== Text provided ==
AB 832 (Jones)SURGICAL CLINIC LICENSING (Watch)
In the face of strong CMA opposition, this bill was completely gutted by the author before its first committee hearing. The original problematic and unnecessary language that would have all required physician-owned surgical clinics to be licensed by the state was removed and replaced with language requiring the Department of Public Health to convene a workgroup to discuss the licensing of ambulatory surgical centers. CMA will have a representative on the workgroup, as will other impacted physician specialty organizations, and we will continue to make the case that the existing accreditation process is more than adequate and protects patient safety.
Status: Held on Assembly Appropriations Committee Suspense File.
This is a spot bill introduced at the request of the California Hospital Association. It is currently in “spot form” stating only legislative intent to reform the peer review process.
Status: Referred to Assembly Business and Professions Committee.

== Required tasks ==
1. List every organization or government body that the legislative summary names.
2. Answer each question from the legislative summary.
(a) What would the original language of AB 832 have required?
(b) At whose request was the spot bill introduced?
(c) What is the status of AB 832?
Rely solely on the legislative summary above.

== Data provided ==
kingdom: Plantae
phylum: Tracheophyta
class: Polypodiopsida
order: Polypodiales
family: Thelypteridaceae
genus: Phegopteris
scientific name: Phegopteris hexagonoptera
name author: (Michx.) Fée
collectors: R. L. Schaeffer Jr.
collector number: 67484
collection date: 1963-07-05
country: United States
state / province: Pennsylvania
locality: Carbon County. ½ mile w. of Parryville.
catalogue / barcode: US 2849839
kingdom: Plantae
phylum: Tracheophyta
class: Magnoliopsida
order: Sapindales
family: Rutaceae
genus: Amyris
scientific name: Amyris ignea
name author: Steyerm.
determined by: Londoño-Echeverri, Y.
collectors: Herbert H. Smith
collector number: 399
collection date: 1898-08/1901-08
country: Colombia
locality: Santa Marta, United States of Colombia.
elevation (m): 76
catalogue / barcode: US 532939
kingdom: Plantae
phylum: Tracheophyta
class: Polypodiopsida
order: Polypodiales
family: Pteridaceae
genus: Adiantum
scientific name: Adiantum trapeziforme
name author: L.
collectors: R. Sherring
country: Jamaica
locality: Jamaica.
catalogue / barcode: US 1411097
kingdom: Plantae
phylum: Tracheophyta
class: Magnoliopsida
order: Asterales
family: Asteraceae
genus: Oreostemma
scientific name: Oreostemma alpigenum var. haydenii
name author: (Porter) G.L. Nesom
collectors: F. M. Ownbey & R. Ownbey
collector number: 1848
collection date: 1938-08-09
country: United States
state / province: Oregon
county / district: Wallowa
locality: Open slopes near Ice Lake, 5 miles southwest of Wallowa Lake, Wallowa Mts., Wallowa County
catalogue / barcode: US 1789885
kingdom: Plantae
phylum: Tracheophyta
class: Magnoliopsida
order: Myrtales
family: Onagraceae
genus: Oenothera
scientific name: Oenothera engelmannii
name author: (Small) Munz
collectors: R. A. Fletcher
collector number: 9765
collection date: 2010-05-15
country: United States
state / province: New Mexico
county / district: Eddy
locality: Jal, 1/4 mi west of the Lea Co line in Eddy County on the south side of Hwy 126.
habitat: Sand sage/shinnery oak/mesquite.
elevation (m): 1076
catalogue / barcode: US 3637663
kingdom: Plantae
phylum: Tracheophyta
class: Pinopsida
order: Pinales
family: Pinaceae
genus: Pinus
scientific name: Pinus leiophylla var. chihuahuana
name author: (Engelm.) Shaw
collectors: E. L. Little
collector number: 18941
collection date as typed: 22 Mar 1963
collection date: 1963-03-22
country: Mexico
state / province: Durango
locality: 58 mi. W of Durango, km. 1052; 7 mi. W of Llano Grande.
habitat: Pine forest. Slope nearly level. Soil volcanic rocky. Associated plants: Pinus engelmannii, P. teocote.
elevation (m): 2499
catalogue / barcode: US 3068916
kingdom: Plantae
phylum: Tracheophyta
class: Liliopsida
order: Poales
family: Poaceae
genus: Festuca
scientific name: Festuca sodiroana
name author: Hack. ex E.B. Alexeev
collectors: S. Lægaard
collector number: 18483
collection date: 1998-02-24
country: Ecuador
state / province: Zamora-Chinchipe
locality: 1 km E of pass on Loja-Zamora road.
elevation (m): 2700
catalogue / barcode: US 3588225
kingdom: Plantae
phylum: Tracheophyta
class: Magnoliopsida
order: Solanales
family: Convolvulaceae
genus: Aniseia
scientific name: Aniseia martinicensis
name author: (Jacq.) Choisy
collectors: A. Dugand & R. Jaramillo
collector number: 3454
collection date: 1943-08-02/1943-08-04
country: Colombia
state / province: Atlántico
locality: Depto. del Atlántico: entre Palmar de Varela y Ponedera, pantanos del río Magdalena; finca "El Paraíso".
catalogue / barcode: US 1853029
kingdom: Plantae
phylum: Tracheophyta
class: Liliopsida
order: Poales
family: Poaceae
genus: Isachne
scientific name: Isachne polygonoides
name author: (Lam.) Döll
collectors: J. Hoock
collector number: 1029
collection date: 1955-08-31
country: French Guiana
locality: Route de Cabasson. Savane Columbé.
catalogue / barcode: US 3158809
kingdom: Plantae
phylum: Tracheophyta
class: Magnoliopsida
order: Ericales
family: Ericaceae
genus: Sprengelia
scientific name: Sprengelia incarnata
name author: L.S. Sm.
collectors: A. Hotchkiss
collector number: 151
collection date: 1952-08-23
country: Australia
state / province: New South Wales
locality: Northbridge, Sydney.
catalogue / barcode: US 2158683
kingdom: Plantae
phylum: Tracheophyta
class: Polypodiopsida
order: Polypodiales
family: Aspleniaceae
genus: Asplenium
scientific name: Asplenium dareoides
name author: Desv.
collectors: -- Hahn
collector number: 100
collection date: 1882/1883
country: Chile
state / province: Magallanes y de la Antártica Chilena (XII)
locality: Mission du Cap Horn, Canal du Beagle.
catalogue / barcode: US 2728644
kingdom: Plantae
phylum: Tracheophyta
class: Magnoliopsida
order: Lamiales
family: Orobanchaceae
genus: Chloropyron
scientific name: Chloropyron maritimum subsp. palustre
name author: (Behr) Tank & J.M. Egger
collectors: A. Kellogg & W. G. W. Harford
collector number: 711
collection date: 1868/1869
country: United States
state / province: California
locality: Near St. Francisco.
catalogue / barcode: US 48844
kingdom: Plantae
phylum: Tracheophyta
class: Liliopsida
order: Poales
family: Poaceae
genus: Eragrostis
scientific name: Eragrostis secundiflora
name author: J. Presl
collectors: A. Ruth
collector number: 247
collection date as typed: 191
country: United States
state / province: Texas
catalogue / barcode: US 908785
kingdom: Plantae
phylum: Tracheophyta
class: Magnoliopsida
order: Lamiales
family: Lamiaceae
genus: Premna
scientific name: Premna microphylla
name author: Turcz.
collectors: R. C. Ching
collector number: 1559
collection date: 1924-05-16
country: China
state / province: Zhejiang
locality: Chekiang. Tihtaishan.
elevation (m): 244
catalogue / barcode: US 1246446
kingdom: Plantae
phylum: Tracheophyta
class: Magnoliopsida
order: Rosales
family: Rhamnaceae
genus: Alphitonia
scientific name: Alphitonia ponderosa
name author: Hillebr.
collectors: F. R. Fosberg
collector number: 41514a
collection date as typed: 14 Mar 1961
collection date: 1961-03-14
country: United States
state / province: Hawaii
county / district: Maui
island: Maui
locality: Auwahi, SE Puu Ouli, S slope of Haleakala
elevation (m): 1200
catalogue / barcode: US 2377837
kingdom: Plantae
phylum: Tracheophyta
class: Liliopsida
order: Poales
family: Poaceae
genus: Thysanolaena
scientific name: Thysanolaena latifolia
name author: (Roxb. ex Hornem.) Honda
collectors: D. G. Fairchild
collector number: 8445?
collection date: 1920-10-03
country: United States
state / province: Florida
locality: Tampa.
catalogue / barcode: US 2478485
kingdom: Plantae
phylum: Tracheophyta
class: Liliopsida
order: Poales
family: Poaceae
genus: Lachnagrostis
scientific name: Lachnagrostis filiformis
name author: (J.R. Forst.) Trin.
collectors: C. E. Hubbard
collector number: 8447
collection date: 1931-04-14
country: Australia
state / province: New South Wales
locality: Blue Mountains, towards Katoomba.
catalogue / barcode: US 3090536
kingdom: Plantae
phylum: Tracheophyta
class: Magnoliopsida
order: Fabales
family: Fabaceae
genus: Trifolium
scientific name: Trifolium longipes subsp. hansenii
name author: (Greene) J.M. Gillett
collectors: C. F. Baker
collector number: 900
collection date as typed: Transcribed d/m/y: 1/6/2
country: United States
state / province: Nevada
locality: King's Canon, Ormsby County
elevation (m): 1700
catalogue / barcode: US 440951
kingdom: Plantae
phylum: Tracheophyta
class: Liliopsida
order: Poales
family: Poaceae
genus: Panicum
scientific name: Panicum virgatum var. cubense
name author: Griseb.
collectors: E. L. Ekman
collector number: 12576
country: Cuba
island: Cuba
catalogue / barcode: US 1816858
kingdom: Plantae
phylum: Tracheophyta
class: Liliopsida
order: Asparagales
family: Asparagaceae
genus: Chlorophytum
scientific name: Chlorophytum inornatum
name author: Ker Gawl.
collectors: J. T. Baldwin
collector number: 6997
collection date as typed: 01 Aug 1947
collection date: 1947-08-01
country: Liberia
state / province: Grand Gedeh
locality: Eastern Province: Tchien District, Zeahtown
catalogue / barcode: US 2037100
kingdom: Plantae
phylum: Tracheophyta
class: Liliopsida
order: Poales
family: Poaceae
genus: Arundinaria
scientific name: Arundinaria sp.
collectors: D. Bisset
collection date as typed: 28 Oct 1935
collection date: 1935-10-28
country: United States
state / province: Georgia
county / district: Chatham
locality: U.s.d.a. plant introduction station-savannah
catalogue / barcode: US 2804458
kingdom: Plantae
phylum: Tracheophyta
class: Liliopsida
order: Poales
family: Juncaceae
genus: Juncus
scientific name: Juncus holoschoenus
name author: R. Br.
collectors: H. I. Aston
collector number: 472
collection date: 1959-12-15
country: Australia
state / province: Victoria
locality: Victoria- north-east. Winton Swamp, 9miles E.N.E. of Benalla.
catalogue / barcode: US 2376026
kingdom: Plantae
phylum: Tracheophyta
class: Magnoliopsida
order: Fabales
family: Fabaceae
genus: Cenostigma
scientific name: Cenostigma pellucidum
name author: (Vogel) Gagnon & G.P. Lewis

== Solutions to the problems ==
1.
CMA
Department of Public Health
Assembly Appropriations Committee
California Hospital Association
Assembly Business and Professions Committee

2.
(a) It would have required all physician-owned surgical clinics to be licensed by the state.
(b) The California Hospital Association.
(c) It is held on the Assembly Appropriations Committee Suspense File.